GPU-Accelerated Gradient-Based Space-Filling Design with an Application to Systematic Evaluation of Large Language Models on Financial-Regulatory Documents
Abstract
Large language models (LLMs) and agentic AI systems are increasingly deployed in high-stakes settings such as financial regulation, where accuracy must be evaluated not merely on average but conditional on the many input factors that shape each query: question phrasing, user persona, reasoning demands, document context, adversarial pressure, and the question itself. Such evaluation is not benchmarking but designed experimentation, with a binary correctness response and a high-dimensional, mixed-cardinality factor space. While most empirical studies of LLMs report aggregate accuracy, attributing failures to specific factor levels demands designs that maximize statistical power across the joint factor space. However, classical space-filling tools—Latin hypercube optimization, the Enhanced Stochastic Evolutionary algorithm, and quasi-random Sobol sequences—either scale poorly to the regimes required by modern LLM evaluation campaigns or do not optimize the geometric coverage that drives statistical power. In this article, we develop a GPU-accelerated, gradient-based methodology for generating space-filling designs in continuous [0, 1]^m space, built on (i) an analytic gradient of the φ_p criterion computed entirely in log-space and reaching the O(n²) memory floor; (ii) a sigmoid reparametrization with p-annealing; (iii) a hybrid Sobol+Refine initialization; and (iv) a cardinality-weighted distance metric for mixed-cardinality factors.
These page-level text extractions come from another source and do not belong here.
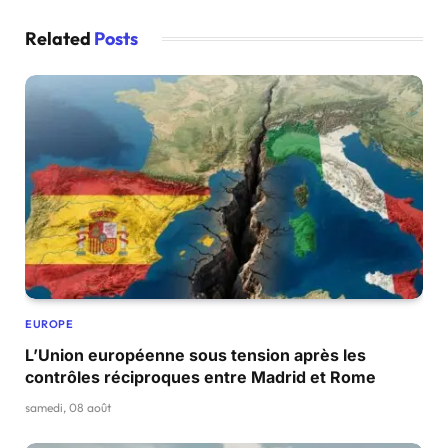
Related
Posts
EUROPE
L’Union européenne sous tension après les
contrôles réciproques entre Madrid et Rome
samedi, 08 août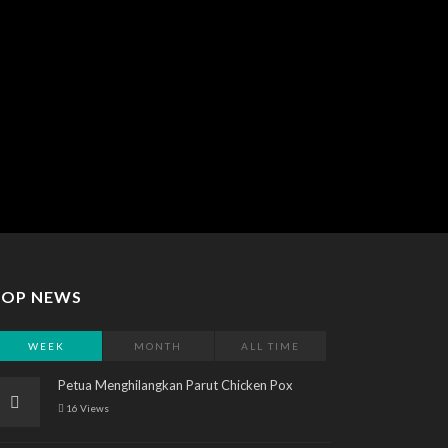
TOP NEWS
WEEK
MONTH
ALL TIME
Petua Menghilangkan Parut Chicken Pox
16 Views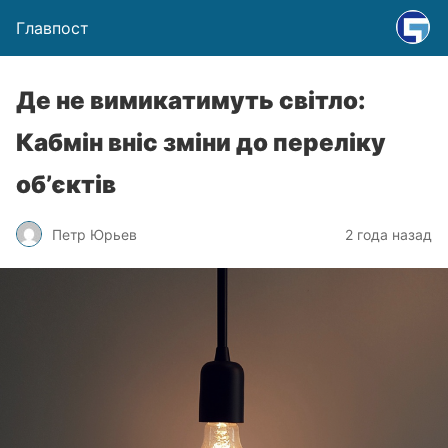
Главпост
Де не вимикатимуть світло:
Кабмін вніс зміни до переліку
об’єктів
Петр Юрьев
2 года назад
We connect the φ_p criterion to the noncentrality parameter of likelihood-ratio tests for factor effects via fill-distance bounds, formalizing the route from design geometry to statistical power, and we show that the cardinality weighting is optimal under a projection-balance criterion. We then apply the methodology to FinStructBench, a benchmark we develop for evaluating LLMs on structured information retrieval from financial-regulatory documents, with graph-verifiable ground truth. In an 880-run experiment with 21 mixed-cardinality factors (cardinalities 2–44), the optimized design yields a logistic model with substantially better fit (ΔAIC = −90.5, McFadden R² 0.752 → 0.825) and detects factor effects in 7 of 9 question categories versus 4 for the Sobol baseline—a more informative diagnostic of the model’s failure modes from the same number of API calls.